Rules, Regulations, and Violations
To rein in campus drinking, President Hopkins issued a set of strict regulations to one of the biggest sources of drinking — Dartmouth's fraternities. In a letter sent to all the houses, he laid out the expectations:
- If Dartmouth’s reputation was misrepresented to guests or the press, traditions like Winter Carnival could be abolished.
- Any knowledge of liquor in a fraternity house would result in the loss of party privileges and, in serious cases, the loss of housing rights altogether.
- The presence of intoxicated individuals, whether members or guests, would itself be taken as proof of liquor on the premises.
Hopkins explained that these rules were prompted by "positive information" about liquor ordered and stored for delivery to the houses and concern for the coming festival weekend. On paper, this seemed like a hardline stance where even one drunk guest could trigger punishment for everyone present.
Like in many instances however, enforcement was more complicated. The era saw a combination of dramatic scandals and quiet evasions. The fatal 1920 shooting of Joseph Maroney by Albert Meads for instance, became a national embarassment over a bootlegging dispute. Meads’s father blamed Dartmouth’s unchecked drinking culture while Hopkins deflected blame, instead suggesting that the College’s only mistake had been allowing Meads to escape social stigma for a shooting years earlier. Meanwhile, the proximity to Canadian smuggling routes and Vermont bootlegging hubs ensured a steady supply of alcohol to the fraternities and social clubs that continued to drink, often brazenly.
With seemingly no other choice, Hopkins eventually authorized a form of secret policing that provided regular reports filtering back to his office. Yet curiously, few individual students appear in the surviving records and little offical documentation of any arrests or seizures exist. Aside from certain higher-profile exceptions like Theodor Geisel (later Dr. Seuss), the archival trail of discipline is thin with entire organizations bearing the brunt of enforcement.
Some cases that stand out in the record include an incident in 1925 when Hopkins informed the Round Robin society that it was barred from using campus facilities after “persistent rumors” accused the group of acting as a bootlegging hub for visitors. A year earlier, he closed the Alpha Delta fraternity after persistent violations of College policy that needed “far less evidence” against them than against other fraternities, a suggestion that organizations were known to drink but that only truly abundant bootlegging would trigger action.

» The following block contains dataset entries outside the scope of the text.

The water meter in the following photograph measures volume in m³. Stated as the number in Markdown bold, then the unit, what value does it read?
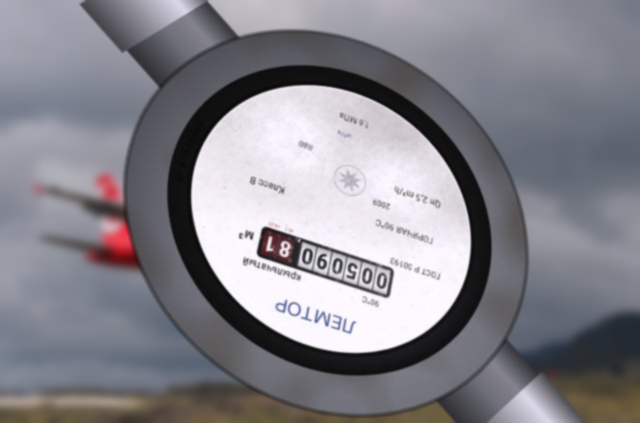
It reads **5090.81** m³
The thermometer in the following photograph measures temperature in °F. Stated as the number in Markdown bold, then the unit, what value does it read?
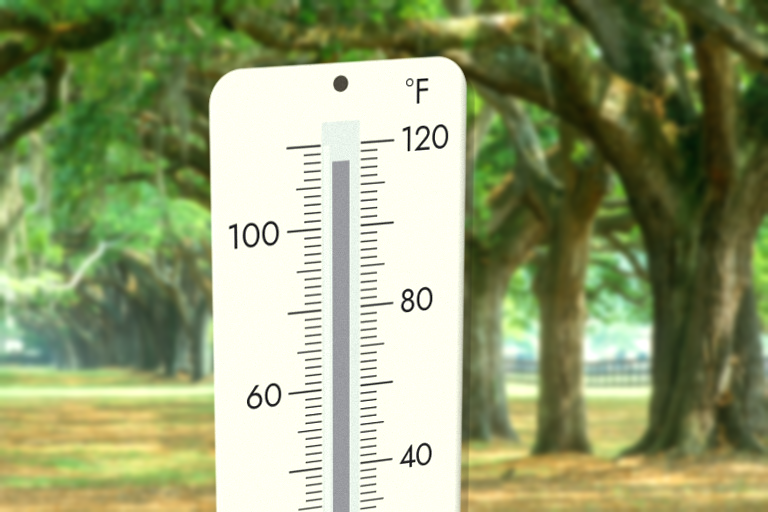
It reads **116** °F
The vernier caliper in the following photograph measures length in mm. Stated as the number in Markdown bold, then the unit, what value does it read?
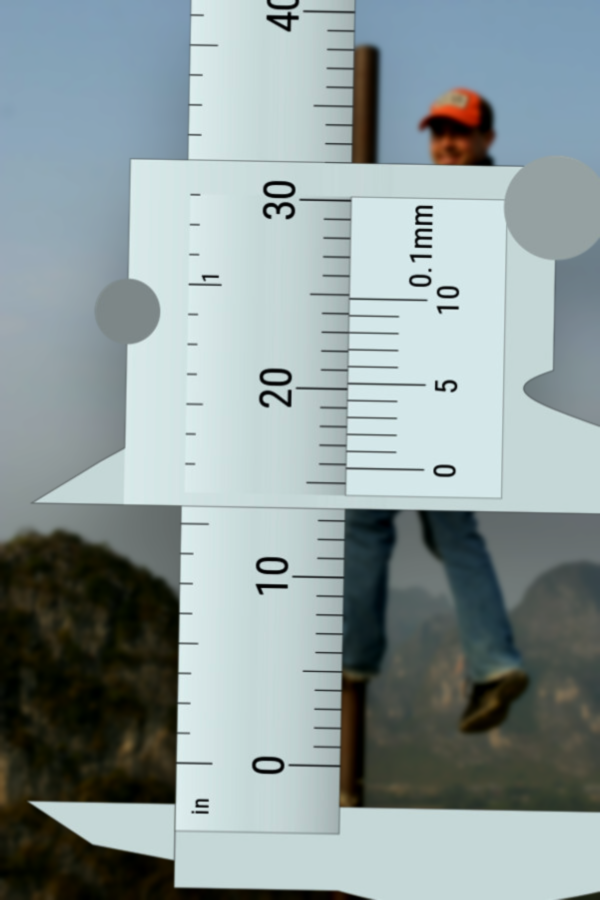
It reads **15.8** mm
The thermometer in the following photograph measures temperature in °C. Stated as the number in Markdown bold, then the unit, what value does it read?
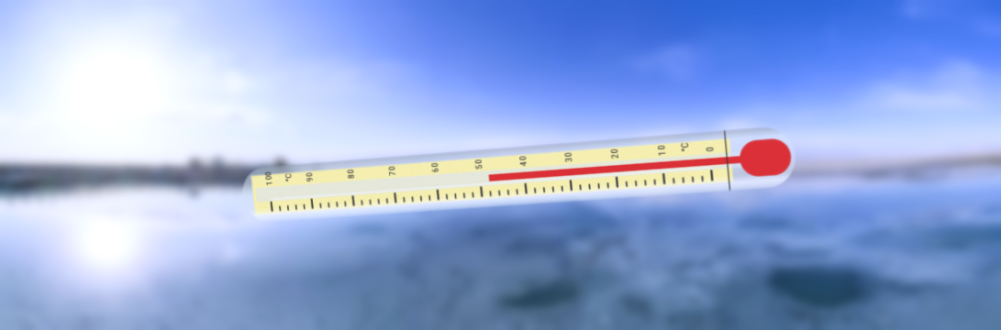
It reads **48** °C
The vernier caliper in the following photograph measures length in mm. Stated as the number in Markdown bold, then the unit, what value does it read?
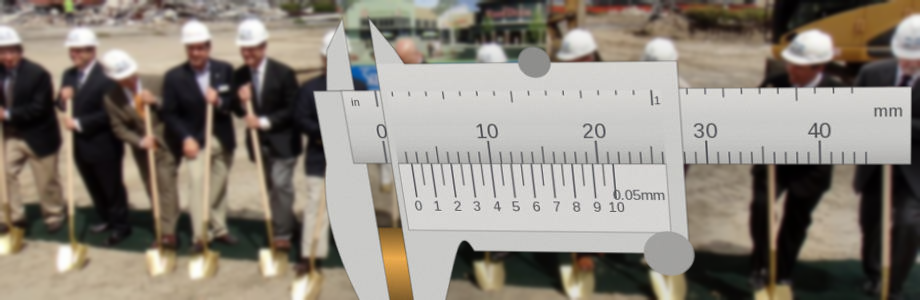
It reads **2.4** mm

These examples reveal a pattern: while most students escaped serious consequences, organizations deemed especially visible or egregious could face some level of penalties. Hopkins’s selective approach suggests that enforcement was as much about protecting Dartmouth’s public image as it was about curbing alcohol itself. In some ways, his logic feels familiar; drinking was tolerated until it crossed a line and only then did the institution step in. Some things, it seems, never change.